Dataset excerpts
Start of Block
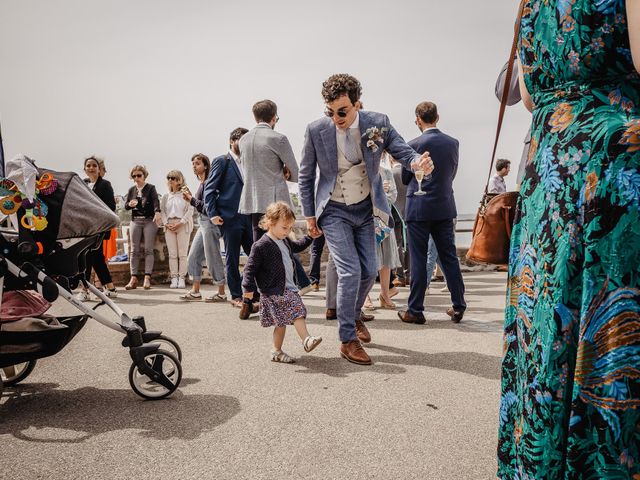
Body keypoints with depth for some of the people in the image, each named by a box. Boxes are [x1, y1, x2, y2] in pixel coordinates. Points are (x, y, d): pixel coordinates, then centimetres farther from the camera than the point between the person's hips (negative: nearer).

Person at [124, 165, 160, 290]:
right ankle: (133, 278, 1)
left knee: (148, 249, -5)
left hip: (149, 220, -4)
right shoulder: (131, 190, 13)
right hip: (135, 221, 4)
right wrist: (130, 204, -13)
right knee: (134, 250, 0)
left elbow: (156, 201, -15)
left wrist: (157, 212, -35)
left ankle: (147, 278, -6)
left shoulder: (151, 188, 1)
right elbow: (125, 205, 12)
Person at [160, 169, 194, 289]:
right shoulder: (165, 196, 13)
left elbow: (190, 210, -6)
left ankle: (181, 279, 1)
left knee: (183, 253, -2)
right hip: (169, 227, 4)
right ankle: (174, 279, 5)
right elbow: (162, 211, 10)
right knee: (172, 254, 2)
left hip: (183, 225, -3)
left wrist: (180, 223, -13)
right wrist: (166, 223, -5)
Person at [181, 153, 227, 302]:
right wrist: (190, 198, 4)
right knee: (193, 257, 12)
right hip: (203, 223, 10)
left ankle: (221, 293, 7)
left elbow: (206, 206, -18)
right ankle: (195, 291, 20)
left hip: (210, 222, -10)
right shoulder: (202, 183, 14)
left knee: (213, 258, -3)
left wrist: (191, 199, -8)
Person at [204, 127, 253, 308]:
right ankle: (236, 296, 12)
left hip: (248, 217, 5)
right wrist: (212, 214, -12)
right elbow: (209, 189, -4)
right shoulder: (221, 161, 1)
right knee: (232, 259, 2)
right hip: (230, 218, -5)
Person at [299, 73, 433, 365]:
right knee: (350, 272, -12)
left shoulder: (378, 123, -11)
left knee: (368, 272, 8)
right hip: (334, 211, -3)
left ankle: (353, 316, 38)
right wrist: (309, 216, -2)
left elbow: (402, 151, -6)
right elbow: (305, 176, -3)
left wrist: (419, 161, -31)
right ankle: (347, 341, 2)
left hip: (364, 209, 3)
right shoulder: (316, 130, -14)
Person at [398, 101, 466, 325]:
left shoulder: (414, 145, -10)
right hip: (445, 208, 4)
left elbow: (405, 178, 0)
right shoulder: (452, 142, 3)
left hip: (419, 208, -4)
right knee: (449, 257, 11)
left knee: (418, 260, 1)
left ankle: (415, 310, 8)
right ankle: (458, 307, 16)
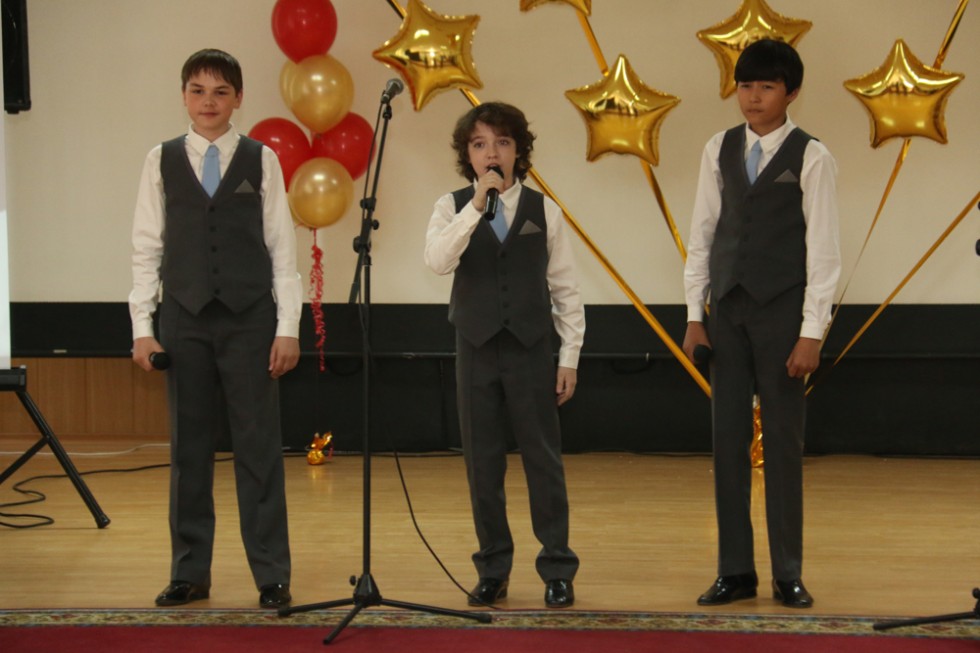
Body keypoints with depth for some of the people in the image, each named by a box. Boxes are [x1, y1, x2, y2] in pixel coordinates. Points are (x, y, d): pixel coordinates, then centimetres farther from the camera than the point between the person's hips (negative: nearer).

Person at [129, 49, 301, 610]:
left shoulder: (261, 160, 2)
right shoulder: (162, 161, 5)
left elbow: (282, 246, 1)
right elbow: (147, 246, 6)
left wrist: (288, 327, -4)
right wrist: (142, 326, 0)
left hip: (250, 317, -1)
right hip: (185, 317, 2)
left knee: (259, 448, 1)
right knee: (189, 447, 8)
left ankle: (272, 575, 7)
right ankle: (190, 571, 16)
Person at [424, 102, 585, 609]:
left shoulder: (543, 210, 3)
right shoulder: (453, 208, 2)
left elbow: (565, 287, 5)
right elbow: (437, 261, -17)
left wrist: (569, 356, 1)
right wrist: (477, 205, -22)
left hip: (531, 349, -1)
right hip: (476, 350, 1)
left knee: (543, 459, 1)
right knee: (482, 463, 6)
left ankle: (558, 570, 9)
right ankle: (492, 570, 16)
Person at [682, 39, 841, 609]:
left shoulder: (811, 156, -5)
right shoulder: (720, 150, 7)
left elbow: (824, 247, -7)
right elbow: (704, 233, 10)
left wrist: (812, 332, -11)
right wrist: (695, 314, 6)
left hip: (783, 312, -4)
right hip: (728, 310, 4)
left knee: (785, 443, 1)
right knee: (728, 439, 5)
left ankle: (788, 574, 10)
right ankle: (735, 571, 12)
End of Block
Start of Block
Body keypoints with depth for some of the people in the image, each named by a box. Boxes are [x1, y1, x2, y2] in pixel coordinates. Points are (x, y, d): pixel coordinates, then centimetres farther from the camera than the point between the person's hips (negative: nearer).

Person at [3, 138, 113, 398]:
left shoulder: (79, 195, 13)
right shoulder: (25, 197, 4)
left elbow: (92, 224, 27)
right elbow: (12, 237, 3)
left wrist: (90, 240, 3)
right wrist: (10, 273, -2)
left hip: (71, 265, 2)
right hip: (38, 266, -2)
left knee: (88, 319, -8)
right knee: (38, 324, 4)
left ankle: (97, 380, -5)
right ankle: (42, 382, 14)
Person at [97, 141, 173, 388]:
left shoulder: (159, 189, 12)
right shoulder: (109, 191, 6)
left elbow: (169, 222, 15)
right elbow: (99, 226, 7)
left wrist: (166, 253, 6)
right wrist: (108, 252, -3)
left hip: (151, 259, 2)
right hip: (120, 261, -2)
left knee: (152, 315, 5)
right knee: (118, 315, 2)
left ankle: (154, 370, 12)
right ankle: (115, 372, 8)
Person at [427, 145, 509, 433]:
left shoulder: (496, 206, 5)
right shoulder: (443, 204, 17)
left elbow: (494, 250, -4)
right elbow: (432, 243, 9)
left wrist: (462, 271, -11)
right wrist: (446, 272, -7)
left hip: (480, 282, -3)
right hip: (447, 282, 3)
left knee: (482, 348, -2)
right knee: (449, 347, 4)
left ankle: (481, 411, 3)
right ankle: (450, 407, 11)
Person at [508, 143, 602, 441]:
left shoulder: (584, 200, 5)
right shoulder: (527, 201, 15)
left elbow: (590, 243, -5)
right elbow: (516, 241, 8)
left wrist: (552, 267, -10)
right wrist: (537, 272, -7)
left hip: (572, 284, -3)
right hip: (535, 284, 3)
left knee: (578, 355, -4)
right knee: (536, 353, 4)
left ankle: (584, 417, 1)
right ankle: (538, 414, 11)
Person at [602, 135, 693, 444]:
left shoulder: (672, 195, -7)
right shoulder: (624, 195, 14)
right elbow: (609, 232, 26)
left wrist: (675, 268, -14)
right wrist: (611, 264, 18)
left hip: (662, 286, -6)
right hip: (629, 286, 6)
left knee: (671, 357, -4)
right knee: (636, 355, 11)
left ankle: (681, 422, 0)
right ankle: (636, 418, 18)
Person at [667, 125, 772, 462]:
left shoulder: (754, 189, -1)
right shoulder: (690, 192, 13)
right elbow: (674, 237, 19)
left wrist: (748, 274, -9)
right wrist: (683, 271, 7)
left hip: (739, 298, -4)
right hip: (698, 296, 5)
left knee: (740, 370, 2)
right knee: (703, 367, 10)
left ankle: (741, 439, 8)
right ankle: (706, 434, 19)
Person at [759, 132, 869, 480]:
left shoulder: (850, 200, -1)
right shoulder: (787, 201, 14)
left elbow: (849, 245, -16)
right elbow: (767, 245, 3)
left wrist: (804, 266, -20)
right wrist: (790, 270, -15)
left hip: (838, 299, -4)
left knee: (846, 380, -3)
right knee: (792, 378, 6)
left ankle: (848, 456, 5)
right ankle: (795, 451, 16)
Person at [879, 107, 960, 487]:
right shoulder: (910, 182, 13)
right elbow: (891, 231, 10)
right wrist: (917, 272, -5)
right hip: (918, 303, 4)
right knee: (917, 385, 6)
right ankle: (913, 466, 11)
End of Block
(EXERCISE GOAL) Update everything from the line containing "left elbow: (590, 243, -5)" down to the line containing "left wrist: (748, 274, -9)" by replacing "Person at" with "Subject at" and leaving all else as it is. Return only those lines.

(ANSWER FOR THE TASK)
left elbow: (590, 243, -5)
right elbow: (516, 241, 8)
left wrist: (552, 267, -10)
right wrist: (537, 272, -7)
left hip: (572, 284, -3)
right hip: (535, 284, 3)
left knee: (578, 355, -4)
right knee: (536, 353, 4)
left ankle: (584, 417, 1)
right ankle: (538, 414, 11)
Subject at [602, 135, 693, 444]:
left shoulder: (672, 195, -7)
right shoulder: (624, 195, 14)
right elbow: (609, 232, 26)
left wrist: (675, 268, -14)
right wrist: (611, 264, 18)
left hip: (662, 286, -6)
right hip: (629, 286, 6)
left knee: (671, 357, -4)
right knee: (636, 355, 11)
left ankle: (681, 422, 0)
right ankle: (636, 418, 18)
Subject at [667, 125, 772, 462]:
left shoulder: (754, 189, -1)
right shoulder: (690, 192, 13)
right elbow: (674, 237, 19)
left wrist: (748, 274, -9)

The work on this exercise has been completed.